What is Trigger Finger?

Trigger Finger is a painful condition usually affecting the thumb or index finger. You may notice that when you start to bend your finger or thumb the movement might not be smooth, and the finger might get stuck in the bent position. This is because the tendon that connects the muscles to the fingers or thumb to the bone may have become inflamed and thickened, causing the tendon to move with difficulty through the sheath of synovial membrane, which holds the tendon in place. This inflammation of a tendon is called tendinitis.

The synovial sheath is a membrane similar to the synovial lining of your knee joint. It may also become inflamed resulting in swelling, thickening and narrowing of this channel through which the tendon passes. A narrowing in medicine is called stenosis, so the combined name for the condition is “stenosing tenosynovitis,” or inflammation of the tendon and synovial sheath.

When the tendon finally pops through the band of membrane holding it in place, your finger may straighten suddenly, with or without snapping or popping sounds, which is the basis of the common name for this condition, “trigger finger.”

Causes of Trigger Finger

The causes of trigger finger have not been clearly identified, but it appears to be common in older people and is more common in women than in men.
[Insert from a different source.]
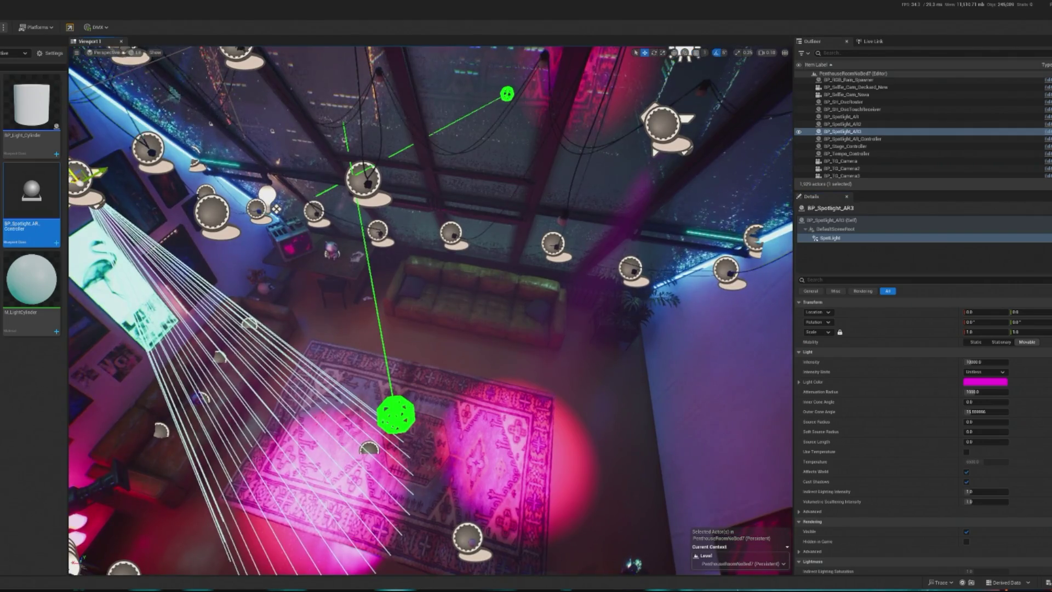
key(ctrl+z)
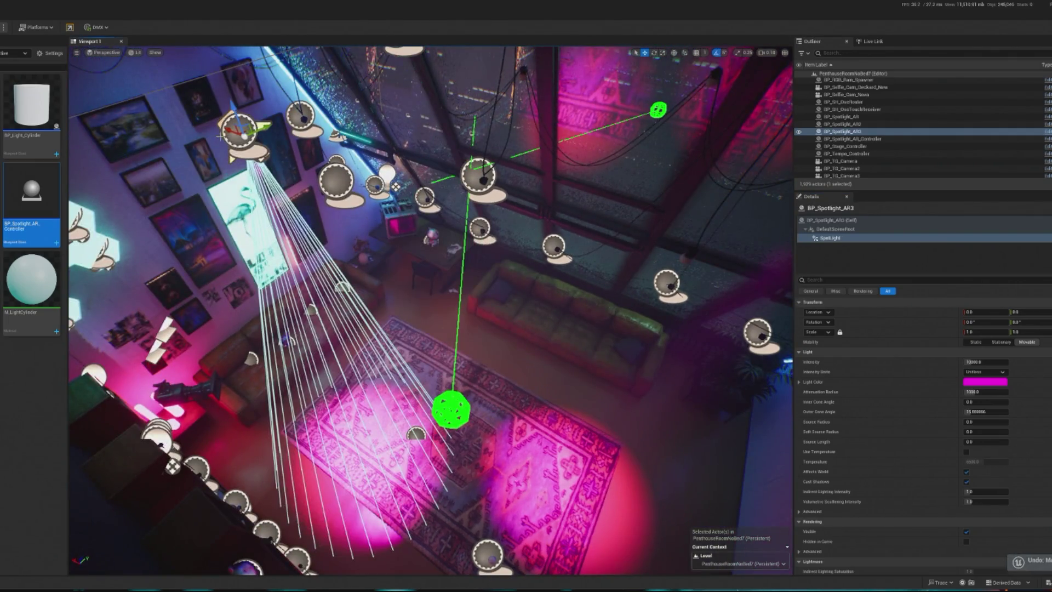
drag(438, 230, 438, 230)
It is often seen in people who perform repeated movements of the fingers, such as musicians and people who grip tools for long periods of time. Trigger finger is more prevalent in people with diabetes, rheumatoid arthritis and gout. This painful condition is diagnosed by a careful examination of your hand by a physician. X-rays are not helpful.

A progression from the simplest treatment to surgery is the most cautious approach to treating the condition. Ice, stretching exercises or use of a finger splint to immobilize the finger might be helpful. The doctor might prescribe non-steroidal anti-inflammatory drugs (NSAIDS) such as ibuprofen or select a stronger anti-inflammatory agent such as Prednisone. Corticosteroids can be taken orally or may be injected directly into the affected finger. If these steps do not work, then surgery to cut open the synovial sheath is the next step. This will release the tendon so that it can slide smoothly. These measures should provide relief from this painful condition.